Exercise: Everything from the line containing "1) dark metal disc (329,393,400,472)" through the end of the entries should be transcribed exactly. Leave out all other lines.

Given entries:
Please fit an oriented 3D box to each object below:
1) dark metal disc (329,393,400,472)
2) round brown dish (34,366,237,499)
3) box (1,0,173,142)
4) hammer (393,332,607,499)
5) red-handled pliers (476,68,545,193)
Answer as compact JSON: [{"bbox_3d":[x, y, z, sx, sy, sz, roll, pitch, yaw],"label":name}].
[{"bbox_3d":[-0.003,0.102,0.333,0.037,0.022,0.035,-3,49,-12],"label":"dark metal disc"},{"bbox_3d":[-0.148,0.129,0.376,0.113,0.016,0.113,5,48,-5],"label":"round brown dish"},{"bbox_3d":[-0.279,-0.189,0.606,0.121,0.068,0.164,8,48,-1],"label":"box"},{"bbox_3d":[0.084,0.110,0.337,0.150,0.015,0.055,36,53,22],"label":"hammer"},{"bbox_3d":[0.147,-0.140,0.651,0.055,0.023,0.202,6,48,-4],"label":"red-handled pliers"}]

Answer section:
1) dark metal disc (329,393,400,472)
2) round brown dish (34,366,237,499)
3) box (1,0,173,142)
4) hammer (393,332,607,499)
5) red-handled pliers (476,68,545,193)
Answer as compact JSON: [{"bbox_3d":[x, y, z, sx, sy, sz, roll, pitch, yaw],"label":name}].
[{"bbox_3d":[-0.003,0.102,0.333,0.037,0.022,0.035,-3,49,-12],"label":"dark metal disc"},{"bbox_3d":[-0.148,0.129,0.376,0.113,0.016,0.113,5,48,-5],"label":"round brown dish"},{"bbox_3d":[-0.279,-0.189,0.606,0.121,0.068,0.164,8,48,-1],"label":"box"},{"bbox_3d":[0.084,0.110,0.337,0.150,0.015,0.055,36,53,22],"label":"hammer"},{"bbox_3d":[0.147,-0.140,0.651,0.055,0.023,0.202,6,48,-4],"label":"red-handled pliers"}]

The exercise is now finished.